Rosemont Coal Level – Clyn Mawr.
The Rosemont Coal Levels were situated on the southern end of Mynydd James just behind the Clyn Mawr Uchaf Farm, at the back of where Attlee Avenue is today. It mined coal from beneath the lower part of Mynydd James with the workings extending up to where the Cwmtillery Top Rows were.
The Blaina Iron and Colliery Company.
The Rosemont Colliery was originally owned by the Blaina Iron and Colliery Company.
Mr W. H. Gilson.
In the 1922 the colliery was taken over and owned by Mr William Henry Gilson.
Mr William Henry Gilson was born in 1874 at Tredegar, Monmouthshire he married Miss Margaret Gilson nee? and lived at 93 Alma Street Abertillery. Mr Gilson had been a miner working in the coal levels since 1896. He and his wife later moved to Ashvale House on Rose Heyworth Road, Abertillery. In 1923 they had sold Ashvale and moved into Newtown Cottage on Rose Heyworth Road, Abertillery.

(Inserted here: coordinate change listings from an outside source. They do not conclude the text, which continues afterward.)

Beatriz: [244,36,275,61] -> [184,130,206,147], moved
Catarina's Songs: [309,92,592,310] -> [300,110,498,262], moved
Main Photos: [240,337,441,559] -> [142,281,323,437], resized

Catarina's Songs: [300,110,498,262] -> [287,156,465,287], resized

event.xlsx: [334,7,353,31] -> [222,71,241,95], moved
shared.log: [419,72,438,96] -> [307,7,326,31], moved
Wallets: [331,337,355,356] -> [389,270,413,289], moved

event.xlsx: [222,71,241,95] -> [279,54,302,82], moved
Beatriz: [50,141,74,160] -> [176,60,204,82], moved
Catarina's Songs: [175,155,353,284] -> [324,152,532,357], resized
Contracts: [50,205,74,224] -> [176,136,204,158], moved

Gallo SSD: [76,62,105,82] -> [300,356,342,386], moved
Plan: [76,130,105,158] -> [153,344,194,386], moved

The Coal Screens Application.
In 1929 Mr W. H. Gilson applied to the council for planning to erect coal screens on the Rose Heyworth Road though there was much opposition to this from the many people who used to walk along the road who said it would ruin the scenery.
The Pit-Prop Patent.
In May 1932 it was reported that Mr W. H. Gilson had patented a pit-prop, the prop was of a knuckle-joint design which could be removed without danger to the workmen, it was said it could be extended to any length and a cross-bar was provided which would cut out the need for double timbering.
Messrs E. H. Bennett & Co.
In August 1930 the colliery was sold to Messrs Bennett & Co who were owners of collieries in South Wales and the North of England. The new manager was Mr H. Johns, a mining engineer of Brynmawr. It was stated that the services of Mr Gilson was to be retained in a managerial role. Messrs E. H. Pitts & Sons were agents for the new company.

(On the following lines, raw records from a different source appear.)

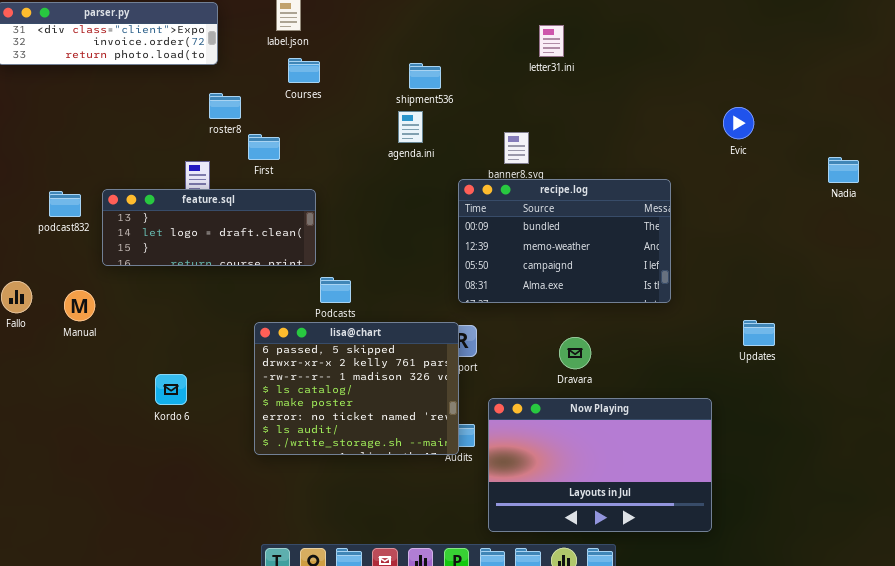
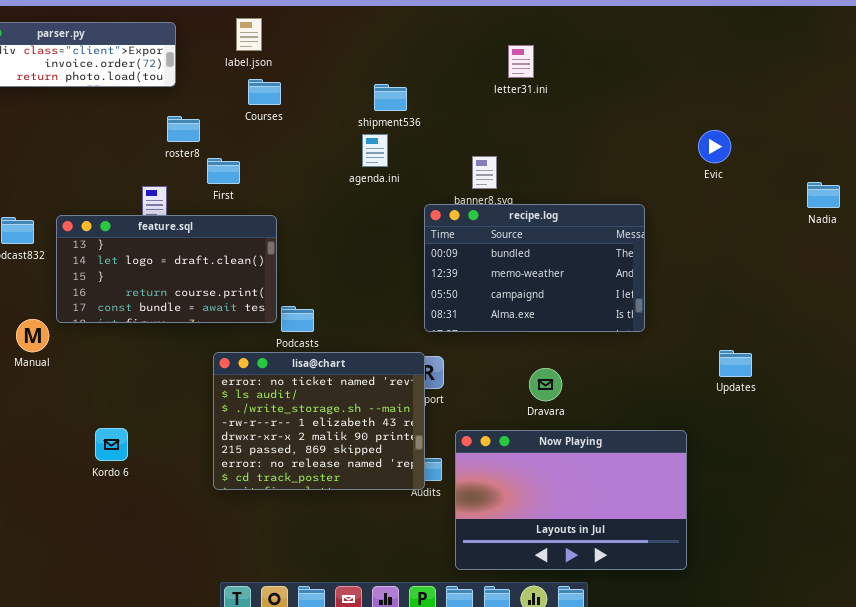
feature.sql: [102,189,316,266] -> [56,215,277,323], resized
lisa@chart: [254,322,459,455] -> [213,352,425,490], scrolled down 5 rows
Kordo 6: [155,374,187,405] -> [95,428,128,461], moved

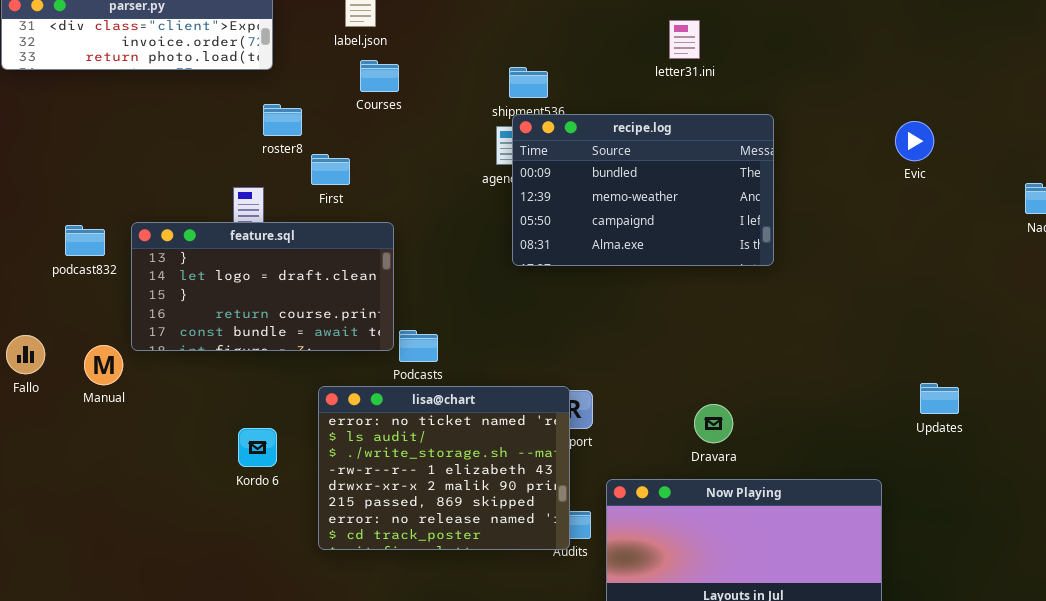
recipe.log: [424,204,645,332] -> [512,114,774,266], moved
Kordo 6: [95,428,128,461] -> [238,428,277,467], moved

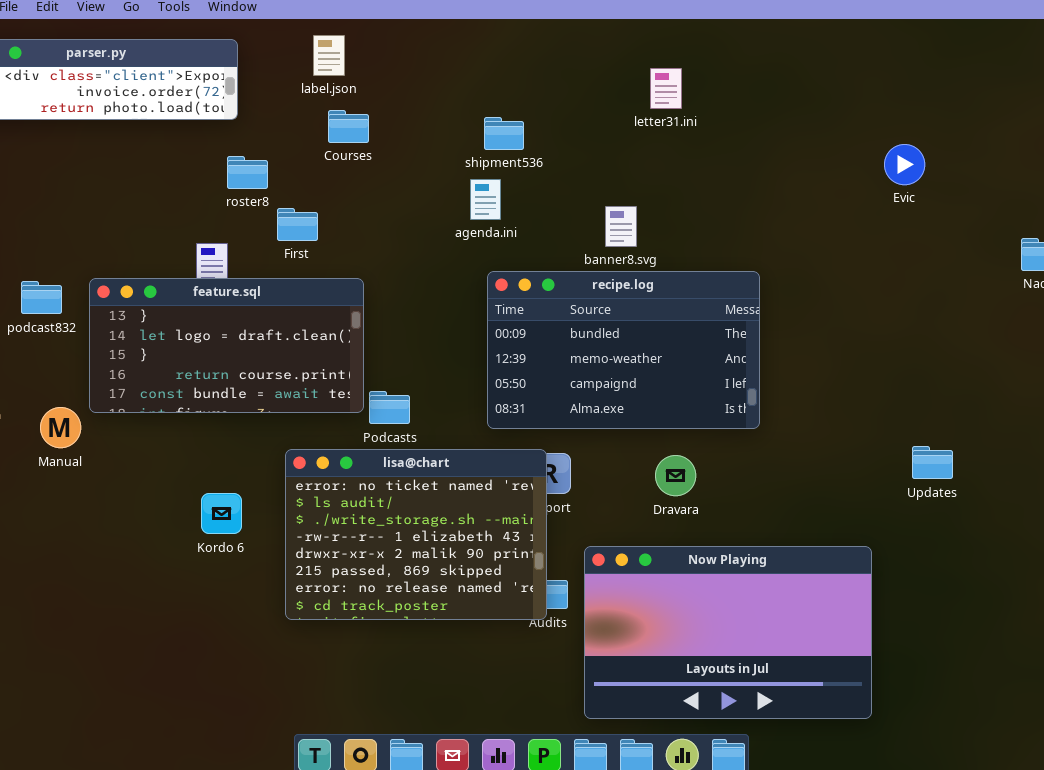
recipe.log: [512,114,774,266] -> [487,271,760,429], moved
Evic: [895,121,934,161] -> [884,144,925,185], moved
Dravara: [694,404,733,443] -> [655,455,696,496], moved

The coal from the Rosemont Colliery was used for the production of gas in the county and employed between 30 and 40 men.
The Main Photograph.
The image above is of the Rose Heyworth Housing Estates and Blaenau Gwent. The mountain at the (centre) is Mynydd James locally known as the “Cock n Chick” Mountain under which the Rosemont Coal Levels were driven. The top row of houses are Attlee Avenue, in the (centre of the image) behind the avenue (centre left) were the Rosemont Coal Level entrances and waste tips.
In the (centre of the image) can be seen the opened out stone quarry, with which the stone was used to build the garden walling throughout the Rose Heyworth Estates. To the (right) of the new quarry was the much older stone quarry behind the Rising Sun Cottages, the stone from there built Blaenau Gwent Rows in the mid 1870’s.
Notes of Interest – The Tramway Route.
There is a bit of confusion with the route of which the coal was extracted from these levels though the waste was dumped close to the entrances to form the large tips which were behind the houses on Attlee Avenue numbers 20 to 28. These tips were later flattened and landscaped in 1974 in response to safety concerns after the Aberfan tip disaster 1966.
I believe that the coal was taken across the mountain path to the “Ginney” and down into the Rose Heyworth Colliery sidings.
The Cock n Chick Mountain.
The Mynydd James Mountain was locally known as the Cock n Chick Mountain, it was so called as of the school built upon it in the 1870’s. The school was called the Cwmtillery Board Schools and was the first in the area to be a “mixed” school, boys and girls, hence Cock n Chick.